__Directions for this task__:
Please start at the first line of the records beneath and quote each line exactly, ending with the line containing "Co dla każdego województwa oznacza".

Dataset extract Block Start

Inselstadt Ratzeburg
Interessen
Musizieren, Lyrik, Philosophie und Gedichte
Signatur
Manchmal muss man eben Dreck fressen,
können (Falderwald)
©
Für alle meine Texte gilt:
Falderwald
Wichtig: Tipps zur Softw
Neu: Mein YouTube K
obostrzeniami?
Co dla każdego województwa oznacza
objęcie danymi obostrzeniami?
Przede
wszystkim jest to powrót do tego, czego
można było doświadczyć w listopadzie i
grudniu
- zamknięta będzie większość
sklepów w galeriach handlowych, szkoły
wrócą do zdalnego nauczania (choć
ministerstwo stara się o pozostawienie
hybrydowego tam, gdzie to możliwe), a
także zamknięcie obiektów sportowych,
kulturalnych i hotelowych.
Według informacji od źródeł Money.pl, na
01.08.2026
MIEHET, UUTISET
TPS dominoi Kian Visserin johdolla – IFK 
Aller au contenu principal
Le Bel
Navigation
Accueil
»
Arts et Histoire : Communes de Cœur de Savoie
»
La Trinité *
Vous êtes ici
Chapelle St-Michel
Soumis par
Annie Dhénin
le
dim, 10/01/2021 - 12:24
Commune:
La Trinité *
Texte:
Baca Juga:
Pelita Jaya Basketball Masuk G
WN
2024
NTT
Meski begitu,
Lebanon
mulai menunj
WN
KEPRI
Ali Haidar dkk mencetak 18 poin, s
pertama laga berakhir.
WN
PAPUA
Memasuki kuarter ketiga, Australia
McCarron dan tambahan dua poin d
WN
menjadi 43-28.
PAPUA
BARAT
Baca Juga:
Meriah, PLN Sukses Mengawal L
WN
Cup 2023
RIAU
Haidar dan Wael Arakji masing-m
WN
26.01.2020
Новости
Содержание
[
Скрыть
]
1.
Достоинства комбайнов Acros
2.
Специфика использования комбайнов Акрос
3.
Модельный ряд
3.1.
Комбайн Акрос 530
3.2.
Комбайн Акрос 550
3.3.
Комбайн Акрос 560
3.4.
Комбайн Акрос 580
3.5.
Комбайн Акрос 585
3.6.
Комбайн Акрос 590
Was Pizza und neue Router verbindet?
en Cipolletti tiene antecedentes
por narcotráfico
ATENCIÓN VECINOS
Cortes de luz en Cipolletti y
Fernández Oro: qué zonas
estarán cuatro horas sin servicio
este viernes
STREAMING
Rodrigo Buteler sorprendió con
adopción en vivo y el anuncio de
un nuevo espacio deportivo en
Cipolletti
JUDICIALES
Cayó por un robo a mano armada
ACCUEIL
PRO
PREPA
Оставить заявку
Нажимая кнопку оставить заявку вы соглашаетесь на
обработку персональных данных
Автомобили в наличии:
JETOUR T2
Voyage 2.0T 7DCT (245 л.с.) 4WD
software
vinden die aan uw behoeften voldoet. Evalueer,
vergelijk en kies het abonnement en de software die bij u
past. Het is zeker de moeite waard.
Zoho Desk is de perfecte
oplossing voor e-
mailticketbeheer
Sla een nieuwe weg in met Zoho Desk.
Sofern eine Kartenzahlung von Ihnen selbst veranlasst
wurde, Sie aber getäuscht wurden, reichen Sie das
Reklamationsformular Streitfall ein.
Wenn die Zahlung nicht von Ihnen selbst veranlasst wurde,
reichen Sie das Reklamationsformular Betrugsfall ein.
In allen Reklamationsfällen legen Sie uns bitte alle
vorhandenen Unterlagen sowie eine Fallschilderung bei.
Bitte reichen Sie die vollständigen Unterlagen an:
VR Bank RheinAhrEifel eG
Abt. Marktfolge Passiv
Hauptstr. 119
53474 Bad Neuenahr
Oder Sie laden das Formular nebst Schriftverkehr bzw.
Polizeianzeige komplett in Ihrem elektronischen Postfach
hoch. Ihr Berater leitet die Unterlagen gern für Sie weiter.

Dataset extract Block End

__Exercise solution__:
Inselstadt Ratzeburg
Interessen
Musizieren, Lyrik, Philosophie und Gedichte
Signatur
Manchmal muss man eben Dreck fressen,
können (Falderwald)
©
Für alle meine Texte gilt:
Falderwald
Wichtig: Tipps zur Softw
Neu: Mein YouTube K
obostrzeniami?
Co dla każdego województwa oznacza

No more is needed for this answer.